Le travail de Vanyda s'inscrit au coeur des évolutions actuelles concernant la bande dessinée. Jean-Paul Gabilliet a parlé, dans un article resté fameux, « d'européanisation de la bande dessinée américaine ». A juste titre, on peut aussi parler de « manga-isation de la production franco-belge ». Jusque dans les années 1990, la BD franco-belge s'est inscrite très fortement dans des genres codifiés et en lien avec la production cinématographique comme le western ou la science-fiction. Sous l'influence notamment de la BD d'auteur japonaise, la bande dessinée franco-belge s'est tournée vers des thèmes plus quotidiens, des récits de vie très empreints de réalité. Il ne faut pas chercher à déterminer quelle est l'influence et qui est l'influencé. On parlera aujourd'hui plus élégamment de métissage mondial. La récompense décernée à L'immeuble d'en face par Publishers Weekly peut aussi se concevoir comme un signe de « destruction des barrières ». Le meilleur manga de l'année est français. Le terme « manga » ne désignerait pas une provenance simplement géographique mais un véritable patrimoine culturel mondial. L'immeuble d'en face est un très bon exemple de ce phénomène. Enfant des années quatre-vingt, Vanyda a grandie sous l'influence manga et japanime. L'immeuble d'en face reprend la construction des bandes dessinées japonaise : noir et blanc, trames en pointillés, pagination épaisse, chapitrage. « C'est cette forme « pavé noir et blanc » qui me convient le mieux. J'ai le temps de développer mon histoire et je peux me permettre d'utiliser des pages pour dessiner des moments anodins comme dans le manga » explique Vanyda à Arte. A cette construction influencée nippon, il faut rajouter un contenu, une culture et un mode de vie issus du quotidien français et notamment de Lille, L'immeuble d'en face se déroulant dans la métropole lilloise. On avait pu apercevoir la gare Lille Flandres dans l'Année du dragon. Dans l'Immeuble d'en face, on nous parle parfois du Biplan, des universités Lille I, II et III. Les nordistes apprécieront cette proximité supplémentaire.

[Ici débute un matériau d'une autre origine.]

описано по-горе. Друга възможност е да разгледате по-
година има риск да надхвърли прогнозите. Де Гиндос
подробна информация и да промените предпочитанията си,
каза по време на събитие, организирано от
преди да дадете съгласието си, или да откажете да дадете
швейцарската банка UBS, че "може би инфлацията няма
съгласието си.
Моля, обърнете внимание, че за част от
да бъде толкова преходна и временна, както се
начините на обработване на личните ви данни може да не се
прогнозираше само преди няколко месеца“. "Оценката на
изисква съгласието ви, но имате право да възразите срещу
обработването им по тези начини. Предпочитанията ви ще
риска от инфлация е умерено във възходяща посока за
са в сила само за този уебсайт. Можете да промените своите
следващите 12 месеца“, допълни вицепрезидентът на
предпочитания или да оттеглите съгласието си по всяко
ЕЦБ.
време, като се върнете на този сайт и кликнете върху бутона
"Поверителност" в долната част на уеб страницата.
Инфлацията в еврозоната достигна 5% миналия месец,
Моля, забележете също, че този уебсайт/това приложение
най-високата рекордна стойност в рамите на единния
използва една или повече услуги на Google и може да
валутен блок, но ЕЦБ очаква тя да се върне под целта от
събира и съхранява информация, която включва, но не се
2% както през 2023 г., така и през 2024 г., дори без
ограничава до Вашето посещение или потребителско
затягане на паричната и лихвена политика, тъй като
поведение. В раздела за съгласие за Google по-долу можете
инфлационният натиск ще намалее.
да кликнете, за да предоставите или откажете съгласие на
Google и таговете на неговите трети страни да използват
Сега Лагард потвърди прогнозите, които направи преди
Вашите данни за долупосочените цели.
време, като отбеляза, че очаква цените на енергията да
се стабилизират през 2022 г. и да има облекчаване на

L'immeuble d'en face, c'est la quintessence du genre quotidien : observer les personnages, sans les juger, se délecter des relations qui se lient et se délient. L'immeuble d'en face est un récit plein d'humanité et de tendresse, dont l'inventivité narrative ne cesse de surprendre et de passionner. Vanyda s'annonce être une future "grande" de la bande dessinée. On attend son prochain album, publié chez Kana Dargaud avec une très grande impatience.